In the Twisted Childhood Universe text, copy the stretch from "The Twisted Childhood Universe (TCU)" through "with others planned.", swapping "murderous monsters" for "bloodthirsty killers".

## Passage to read
----

- Official logo
- Produced by: Rhys Frake-Waterfield; Scott Chambers;
- Production companies: Jagged Edge Productions; ITN Distribution;
- Distributed by: Altitude Film Distribution
- Country: United Kingdom
- Language: English
- Budget: $1,050,000–1,185,000 (5 films)
- Box office: $18.8 million (5 films)

= The Twisted Childhood Universe =

Horror film franchise

The Twisted Childhood Universe (TCU) (also referred to as the Poohniverse), is a British film series and shared universe of independent slasher horror films, each serving as a dark reimagining of public domain classic characters from children's literature. It was conceived and created by Rhys Frake-Waterfield, and produced by the filmmaker's Jagged Edge Productions film studio. The movies through the storytelling lens of horror depict these characters as murderous monsters; Winnie-the-Pooh, Peter Pan, Bambi, and Pinocchio have been featured, with others planned.

Although franchise's first installment titled Winnie-the-Pooh: Blood and Honey, was met with negative critical reception, it turned a profit at the box office. The film's quality was called into question, with criticisms given to the script, acting, directing, and cinematography; it also received five Golden Raspberry Awards. In response to this, Frake-Waterfield stated he is determined to raise the standard with future movies in the franchise. The Twisted Childhood Universe has grossed over $18.8 million worldwide.

==Development==
In 2022, after Winnie-the-Pooh entered the public domain, Jagged Edge Productions began production on a horror adaptation. Upon releasing the first promotional images for the film, the movie became a viral Internet sensation. After the movie's limited release, it was ultimately deemed a financial success, recouping $7 million from its small budget of $50,000. Upon the monetary gain, Jagged Edge Productions announced plans to produce a sequel with a higher budget, while also stating a then-unnamed cinematic universe featuring characters from various children's stories was in development. In February 2023, it was also stated the characters in each of the individual movies will ultimately share the screen in the form of a crossover.

In March 2024, Jagged Edge Productions officially announced the shared-universe franchise will be titled "The Twisted Childhood Universe" while also announcing a full slate of films, culminating in a cross-over movie. Scott Chambers compared the franchise in contrast to The Conjuring Universe, with intended plans being that each film has different tones, stating: "Every time you watch one of those films, they've got the same tone, the same vibe, all that sort of thing. Whereas in ours, it's not like that. If you don't like one of them, you may actually like the next. So for example, if you don't like the campiness of the Winnie-the-Pooh films, you may actually like Pan because it's actually a lot more grounded, a lot more serious and disturbing. Then if you don't like that, you may like Pinocchio because he's wearing skin, running around killing people with his nose. I think there's a lot of fun to be had."

----

## Source information
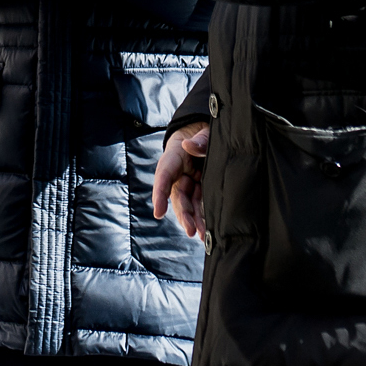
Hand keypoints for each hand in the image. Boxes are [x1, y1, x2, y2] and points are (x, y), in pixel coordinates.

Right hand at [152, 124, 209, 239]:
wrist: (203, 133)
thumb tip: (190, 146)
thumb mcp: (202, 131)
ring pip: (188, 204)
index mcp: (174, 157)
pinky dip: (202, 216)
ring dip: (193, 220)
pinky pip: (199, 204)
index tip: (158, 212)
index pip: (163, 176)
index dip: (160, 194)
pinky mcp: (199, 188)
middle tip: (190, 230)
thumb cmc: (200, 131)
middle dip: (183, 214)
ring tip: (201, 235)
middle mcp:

----

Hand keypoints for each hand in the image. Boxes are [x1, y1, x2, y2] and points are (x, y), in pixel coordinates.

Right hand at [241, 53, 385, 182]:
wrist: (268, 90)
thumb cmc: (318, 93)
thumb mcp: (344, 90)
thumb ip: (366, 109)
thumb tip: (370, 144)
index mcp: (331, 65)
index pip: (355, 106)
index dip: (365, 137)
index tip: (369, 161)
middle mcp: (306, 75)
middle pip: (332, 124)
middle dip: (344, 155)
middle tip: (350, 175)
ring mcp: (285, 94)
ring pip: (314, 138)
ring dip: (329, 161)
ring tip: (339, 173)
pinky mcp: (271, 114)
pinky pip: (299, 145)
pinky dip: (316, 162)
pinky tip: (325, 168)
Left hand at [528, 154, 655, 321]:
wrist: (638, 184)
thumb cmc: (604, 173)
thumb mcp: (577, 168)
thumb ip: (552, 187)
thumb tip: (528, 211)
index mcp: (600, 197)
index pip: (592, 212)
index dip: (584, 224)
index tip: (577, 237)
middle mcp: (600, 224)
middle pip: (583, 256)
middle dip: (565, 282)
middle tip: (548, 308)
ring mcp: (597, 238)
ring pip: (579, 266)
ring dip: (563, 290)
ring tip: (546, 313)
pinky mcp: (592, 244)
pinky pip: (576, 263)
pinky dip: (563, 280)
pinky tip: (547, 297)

----

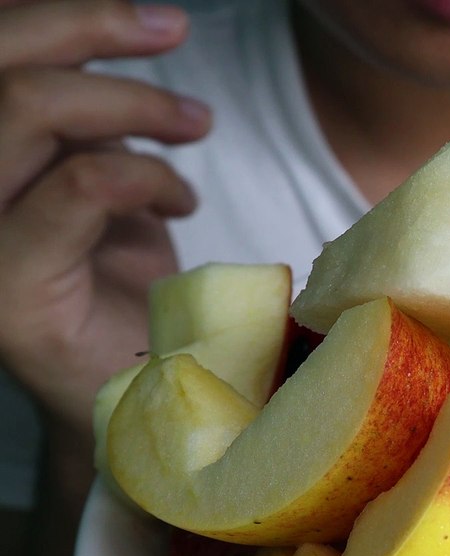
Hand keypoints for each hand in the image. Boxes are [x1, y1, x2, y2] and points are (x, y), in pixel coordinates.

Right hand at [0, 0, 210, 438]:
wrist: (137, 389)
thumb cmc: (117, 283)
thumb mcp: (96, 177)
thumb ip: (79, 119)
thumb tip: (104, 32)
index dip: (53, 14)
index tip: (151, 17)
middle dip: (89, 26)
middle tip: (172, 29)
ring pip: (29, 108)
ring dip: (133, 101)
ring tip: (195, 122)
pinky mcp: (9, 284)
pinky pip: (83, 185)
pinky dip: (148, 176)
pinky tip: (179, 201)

----

## Answer box
The Twisted Childhood Universe (TCU) (also referred to as the Poohniverse), is a British film series and shared universe of independent slasher horror films, each serving as a dark reimagining of public domain classic characters from children's literature. It was conceived and created by Rhys Frake-Waterfield, and produced by the filmmaker's Jagged Edge Productions film studio. The movies through the storytelling lens of horror depict these characters as bloodthirsty killers; Winnie-the-Pooh, Peter Pan, Bambi, and Pinocchio have been featured, with others planned.